Mal ebkes nach Alpen...
Genau (lacht)! Das ist ein typisch niederrheinischer Ausdruck. Einiges davon habe ich noch drauf, anderes, wie das dat und wat, habe ich mir im Sprachtraining während des Volontariats beim WDR abgewöhnt.
Der Niederrhein ist schön, auf einem Hof in einem Dorf wie Alpen-Veen wächst man sicherlich gut behütet auf. Für Heranwachsende kann das Ländliche aber langweilig sein. Wie haben Sie das empfunden?
Sowohl als auch. Meine Kindheit war wirklich sensationell. Wir hatten viele Freiheiten, konnten jeden Tag raus und sind mit den Ponys über die Stoppelfelder geritten. Ich habe mir zum Beispiel in alten Bäumen ein Baumhaus gebaut, mit Hammer und Nagel, und bin zigmal runtergefallen (lacht). Großartig! Zu meiner Zeit gab es ja keine Handys. Wir hatten irgendwann mal eine Spielekonsole, die hat ein Freund meines Vaters uns geschenkt. Das war natürlich attraktiv, aber eigentlich hat mir nichts gefehlt. Im Gegenteil. Wir hatten Abenteuer, die können sich Städter vielleicht nicht vorstellen.
Erzählen Sie bitte!
Mein Opa hatte einen Bauernhof, den mein Vater später nicht mehr betrieben hat. Meine Eltern haben die einzelnen Scheunen und Felder dann vermietet bzw. verpachtet. In den früheren Schweineställen waren Schrotthändler, von denen einer wirklich sehr seltsam war. In meiner Erinnerung war das ein sehr alter Holländer, der komische Sachen trank, irgendwie eine Mischung aus Bier und Milch. Eine andere Scheune war an einen Metzger vermietet, der einen Lkw dort stehen hatte. Wir haben schnell mitgekriegt, dass hinter der Sonnenblende der Schlüssel steckt. Und dann sind mein Bruder und ich damit durch die Scheune gebrettert. Ich kam nicht mal an die Bremse, sodass es schon ein kleines Wunder war, dass wir das überlebt haben (lacht).

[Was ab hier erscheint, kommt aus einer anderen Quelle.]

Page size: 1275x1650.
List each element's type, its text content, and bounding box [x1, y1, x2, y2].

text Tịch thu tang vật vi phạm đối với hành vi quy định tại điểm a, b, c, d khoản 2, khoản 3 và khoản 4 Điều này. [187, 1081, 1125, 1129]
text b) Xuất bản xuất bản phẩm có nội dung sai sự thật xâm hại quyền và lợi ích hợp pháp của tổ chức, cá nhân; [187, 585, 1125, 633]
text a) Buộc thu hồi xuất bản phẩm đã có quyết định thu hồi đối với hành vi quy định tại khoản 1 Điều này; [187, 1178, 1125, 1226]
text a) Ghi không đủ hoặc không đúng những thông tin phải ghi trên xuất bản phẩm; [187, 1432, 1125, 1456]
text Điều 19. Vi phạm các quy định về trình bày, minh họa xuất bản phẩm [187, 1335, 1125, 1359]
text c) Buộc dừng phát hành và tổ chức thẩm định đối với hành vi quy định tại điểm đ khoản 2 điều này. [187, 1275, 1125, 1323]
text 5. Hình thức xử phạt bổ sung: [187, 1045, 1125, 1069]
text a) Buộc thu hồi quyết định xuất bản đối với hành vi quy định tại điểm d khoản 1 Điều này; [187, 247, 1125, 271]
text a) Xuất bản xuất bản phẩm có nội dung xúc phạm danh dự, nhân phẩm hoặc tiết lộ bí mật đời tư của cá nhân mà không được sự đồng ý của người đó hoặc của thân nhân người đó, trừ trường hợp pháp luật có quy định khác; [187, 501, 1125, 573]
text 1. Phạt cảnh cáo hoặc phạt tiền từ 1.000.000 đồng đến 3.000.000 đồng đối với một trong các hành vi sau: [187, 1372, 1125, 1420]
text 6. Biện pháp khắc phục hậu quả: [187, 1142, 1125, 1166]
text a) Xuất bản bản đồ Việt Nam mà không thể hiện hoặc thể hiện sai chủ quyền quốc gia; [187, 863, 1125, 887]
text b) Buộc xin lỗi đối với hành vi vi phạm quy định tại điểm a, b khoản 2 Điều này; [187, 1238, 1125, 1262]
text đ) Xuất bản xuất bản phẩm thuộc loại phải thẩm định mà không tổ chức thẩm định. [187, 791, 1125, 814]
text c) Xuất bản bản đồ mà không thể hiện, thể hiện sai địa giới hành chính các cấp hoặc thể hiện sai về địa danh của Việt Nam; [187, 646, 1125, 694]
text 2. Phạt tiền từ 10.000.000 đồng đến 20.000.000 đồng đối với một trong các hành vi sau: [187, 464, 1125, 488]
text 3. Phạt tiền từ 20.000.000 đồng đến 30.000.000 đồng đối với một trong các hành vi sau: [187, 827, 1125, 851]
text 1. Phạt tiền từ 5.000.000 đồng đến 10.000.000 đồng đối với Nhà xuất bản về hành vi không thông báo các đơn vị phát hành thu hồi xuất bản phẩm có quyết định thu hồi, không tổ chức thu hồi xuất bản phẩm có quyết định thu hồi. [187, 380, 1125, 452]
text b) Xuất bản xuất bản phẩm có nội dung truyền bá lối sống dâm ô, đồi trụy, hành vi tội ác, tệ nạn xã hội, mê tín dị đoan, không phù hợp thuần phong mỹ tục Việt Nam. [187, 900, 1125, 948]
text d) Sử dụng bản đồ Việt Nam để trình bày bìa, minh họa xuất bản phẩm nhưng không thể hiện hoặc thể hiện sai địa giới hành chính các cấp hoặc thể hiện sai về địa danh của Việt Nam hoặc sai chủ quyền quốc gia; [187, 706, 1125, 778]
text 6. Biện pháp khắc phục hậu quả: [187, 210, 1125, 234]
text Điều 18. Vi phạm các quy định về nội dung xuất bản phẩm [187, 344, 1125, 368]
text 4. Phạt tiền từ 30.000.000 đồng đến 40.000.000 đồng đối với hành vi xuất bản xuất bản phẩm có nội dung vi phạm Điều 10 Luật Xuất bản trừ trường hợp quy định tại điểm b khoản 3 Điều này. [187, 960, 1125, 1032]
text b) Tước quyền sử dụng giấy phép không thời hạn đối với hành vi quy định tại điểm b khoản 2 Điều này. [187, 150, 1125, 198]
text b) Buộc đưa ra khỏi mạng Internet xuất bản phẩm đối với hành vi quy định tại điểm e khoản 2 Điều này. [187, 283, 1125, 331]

Puh, das gab sicher ordentlich Gerede. Auf dem Dorf kennt doch jeder jeden, und alle wissen alles…
Das ist so, alle wissen sogar noch viel mehr, als wirklich passiert ist. Die Gerüchteküche ist immer da. Die Auswahl an Menschen ist auf dem Dorf natürlich beschränkt, alle Jugendlichen sind miteinander befreundet. Das ist eine riesige Clique, das ist was Schönes. Mir war aber auch früh klar, dass ich irgendwann wegwill.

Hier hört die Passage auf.